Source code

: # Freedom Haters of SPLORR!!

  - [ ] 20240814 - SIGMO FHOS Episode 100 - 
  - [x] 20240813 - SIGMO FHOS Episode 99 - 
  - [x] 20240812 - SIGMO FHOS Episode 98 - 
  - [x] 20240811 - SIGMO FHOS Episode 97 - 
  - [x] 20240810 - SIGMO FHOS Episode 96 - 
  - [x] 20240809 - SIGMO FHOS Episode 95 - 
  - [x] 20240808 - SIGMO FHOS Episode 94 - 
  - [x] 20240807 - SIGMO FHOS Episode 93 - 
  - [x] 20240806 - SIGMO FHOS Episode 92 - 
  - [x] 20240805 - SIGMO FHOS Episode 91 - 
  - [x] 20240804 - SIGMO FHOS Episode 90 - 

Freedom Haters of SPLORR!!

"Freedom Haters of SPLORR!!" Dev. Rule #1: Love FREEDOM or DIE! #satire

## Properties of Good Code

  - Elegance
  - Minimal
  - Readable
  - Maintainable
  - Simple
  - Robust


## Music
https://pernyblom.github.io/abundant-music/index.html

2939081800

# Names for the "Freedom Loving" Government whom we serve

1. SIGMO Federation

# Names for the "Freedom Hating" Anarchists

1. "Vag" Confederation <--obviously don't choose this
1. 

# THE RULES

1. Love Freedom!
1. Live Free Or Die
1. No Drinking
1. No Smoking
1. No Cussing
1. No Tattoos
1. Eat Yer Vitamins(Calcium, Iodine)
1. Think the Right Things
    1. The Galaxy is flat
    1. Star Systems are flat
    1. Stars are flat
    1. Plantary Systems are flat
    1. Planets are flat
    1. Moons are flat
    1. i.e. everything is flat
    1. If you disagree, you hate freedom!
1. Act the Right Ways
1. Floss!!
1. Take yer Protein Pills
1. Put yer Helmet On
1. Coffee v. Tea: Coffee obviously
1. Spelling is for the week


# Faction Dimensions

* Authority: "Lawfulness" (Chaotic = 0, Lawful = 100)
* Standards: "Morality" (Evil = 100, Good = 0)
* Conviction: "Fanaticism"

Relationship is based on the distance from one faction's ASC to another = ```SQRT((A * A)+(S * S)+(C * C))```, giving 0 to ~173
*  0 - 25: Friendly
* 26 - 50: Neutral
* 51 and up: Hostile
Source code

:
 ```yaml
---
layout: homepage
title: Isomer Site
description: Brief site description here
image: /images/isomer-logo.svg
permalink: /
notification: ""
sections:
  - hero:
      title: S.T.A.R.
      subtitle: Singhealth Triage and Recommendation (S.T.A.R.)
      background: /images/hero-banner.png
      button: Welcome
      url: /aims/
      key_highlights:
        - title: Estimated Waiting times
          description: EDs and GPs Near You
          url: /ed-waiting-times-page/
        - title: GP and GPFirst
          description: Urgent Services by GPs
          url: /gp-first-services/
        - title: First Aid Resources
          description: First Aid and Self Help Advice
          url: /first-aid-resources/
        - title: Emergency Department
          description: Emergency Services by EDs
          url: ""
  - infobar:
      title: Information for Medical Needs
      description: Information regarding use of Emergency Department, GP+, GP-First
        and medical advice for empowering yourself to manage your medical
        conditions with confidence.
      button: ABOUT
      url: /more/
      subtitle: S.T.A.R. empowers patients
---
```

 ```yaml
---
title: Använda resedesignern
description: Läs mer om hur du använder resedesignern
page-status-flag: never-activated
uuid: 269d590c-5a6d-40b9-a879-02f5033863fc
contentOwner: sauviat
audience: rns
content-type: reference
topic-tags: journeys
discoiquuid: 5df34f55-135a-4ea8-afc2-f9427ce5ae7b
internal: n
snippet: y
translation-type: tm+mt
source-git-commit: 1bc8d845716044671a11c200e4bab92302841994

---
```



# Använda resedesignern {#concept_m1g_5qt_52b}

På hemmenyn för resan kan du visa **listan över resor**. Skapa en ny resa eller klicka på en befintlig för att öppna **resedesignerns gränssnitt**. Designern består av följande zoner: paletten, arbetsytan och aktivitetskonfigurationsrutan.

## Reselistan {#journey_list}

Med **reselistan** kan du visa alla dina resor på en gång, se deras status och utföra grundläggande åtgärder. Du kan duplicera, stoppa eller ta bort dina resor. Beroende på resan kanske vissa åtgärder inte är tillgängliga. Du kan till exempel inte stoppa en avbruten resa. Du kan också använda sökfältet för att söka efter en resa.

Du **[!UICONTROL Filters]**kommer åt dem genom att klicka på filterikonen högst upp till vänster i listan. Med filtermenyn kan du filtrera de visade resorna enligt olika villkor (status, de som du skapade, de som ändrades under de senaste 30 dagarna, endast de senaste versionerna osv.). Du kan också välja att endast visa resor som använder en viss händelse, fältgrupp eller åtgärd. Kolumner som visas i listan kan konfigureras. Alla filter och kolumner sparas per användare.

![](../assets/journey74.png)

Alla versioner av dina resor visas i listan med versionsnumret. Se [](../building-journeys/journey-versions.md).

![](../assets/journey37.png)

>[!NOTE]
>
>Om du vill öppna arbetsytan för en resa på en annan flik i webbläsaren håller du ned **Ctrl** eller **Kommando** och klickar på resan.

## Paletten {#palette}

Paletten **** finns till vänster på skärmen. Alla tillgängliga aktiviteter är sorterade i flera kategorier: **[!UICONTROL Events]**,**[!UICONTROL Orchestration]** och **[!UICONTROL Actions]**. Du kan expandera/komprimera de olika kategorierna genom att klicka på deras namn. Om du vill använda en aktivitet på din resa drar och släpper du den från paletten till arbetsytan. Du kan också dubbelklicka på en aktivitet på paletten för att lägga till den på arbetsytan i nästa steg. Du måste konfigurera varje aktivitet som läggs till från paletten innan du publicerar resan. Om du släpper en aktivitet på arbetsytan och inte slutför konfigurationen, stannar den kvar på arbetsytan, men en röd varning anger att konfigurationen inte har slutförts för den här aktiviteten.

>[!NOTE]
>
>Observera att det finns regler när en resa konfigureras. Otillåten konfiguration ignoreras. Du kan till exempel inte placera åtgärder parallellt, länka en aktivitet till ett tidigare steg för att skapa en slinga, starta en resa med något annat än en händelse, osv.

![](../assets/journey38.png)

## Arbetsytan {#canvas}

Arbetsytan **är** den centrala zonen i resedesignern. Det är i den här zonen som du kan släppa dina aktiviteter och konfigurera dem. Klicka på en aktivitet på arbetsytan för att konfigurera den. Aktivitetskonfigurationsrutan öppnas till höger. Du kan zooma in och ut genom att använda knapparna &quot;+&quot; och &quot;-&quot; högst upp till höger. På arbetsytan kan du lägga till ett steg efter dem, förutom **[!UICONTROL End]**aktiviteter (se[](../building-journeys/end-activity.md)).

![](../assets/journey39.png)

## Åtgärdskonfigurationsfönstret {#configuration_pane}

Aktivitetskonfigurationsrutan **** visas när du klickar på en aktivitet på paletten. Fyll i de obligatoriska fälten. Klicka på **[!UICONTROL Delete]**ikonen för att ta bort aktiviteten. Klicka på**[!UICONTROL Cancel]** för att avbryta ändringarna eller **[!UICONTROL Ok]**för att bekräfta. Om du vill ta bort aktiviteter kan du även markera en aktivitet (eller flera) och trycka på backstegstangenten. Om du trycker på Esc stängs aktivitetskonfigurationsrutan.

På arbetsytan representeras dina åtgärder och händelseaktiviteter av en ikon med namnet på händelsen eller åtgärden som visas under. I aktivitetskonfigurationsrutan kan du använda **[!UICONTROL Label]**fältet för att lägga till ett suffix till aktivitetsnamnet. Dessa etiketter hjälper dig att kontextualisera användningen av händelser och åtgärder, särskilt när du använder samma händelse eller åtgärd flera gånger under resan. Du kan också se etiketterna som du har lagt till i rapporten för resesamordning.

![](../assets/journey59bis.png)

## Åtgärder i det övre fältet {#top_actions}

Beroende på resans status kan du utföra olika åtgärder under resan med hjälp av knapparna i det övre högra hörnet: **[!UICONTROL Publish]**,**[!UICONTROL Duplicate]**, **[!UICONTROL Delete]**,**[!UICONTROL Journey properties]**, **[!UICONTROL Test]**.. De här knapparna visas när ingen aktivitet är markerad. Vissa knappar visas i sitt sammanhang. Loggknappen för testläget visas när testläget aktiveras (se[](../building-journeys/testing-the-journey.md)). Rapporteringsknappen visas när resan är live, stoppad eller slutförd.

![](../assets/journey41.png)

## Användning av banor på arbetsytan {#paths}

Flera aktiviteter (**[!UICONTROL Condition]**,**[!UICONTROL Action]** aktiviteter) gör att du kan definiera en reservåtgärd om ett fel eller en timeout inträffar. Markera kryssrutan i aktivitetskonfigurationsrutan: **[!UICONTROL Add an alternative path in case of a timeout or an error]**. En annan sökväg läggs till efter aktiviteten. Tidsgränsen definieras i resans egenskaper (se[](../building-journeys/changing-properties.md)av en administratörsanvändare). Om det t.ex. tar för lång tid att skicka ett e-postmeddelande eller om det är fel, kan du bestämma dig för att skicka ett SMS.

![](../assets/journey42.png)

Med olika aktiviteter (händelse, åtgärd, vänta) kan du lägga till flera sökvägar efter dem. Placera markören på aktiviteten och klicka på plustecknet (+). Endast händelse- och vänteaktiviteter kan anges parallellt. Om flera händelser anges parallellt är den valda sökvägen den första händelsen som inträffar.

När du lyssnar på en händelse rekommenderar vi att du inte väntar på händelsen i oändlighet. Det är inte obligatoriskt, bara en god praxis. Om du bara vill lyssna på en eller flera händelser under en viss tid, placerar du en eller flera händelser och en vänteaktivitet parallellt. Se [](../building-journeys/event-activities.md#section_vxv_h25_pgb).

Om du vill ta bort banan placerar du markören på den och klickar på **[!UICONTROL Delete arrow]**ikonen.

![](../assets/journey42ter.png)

##########

- _TASK DESCRIPTION_
Quote only the lines from the line containing "Om du vill ta bort banan" through the end of the entries, keeping the first and the last.

- _RESPONSE_
Om du vill ta bort banan placerar du markören på den och klickar på **[!UICONTROL Delete arrow]**ikonen.

![](../assets/journey42ter.png)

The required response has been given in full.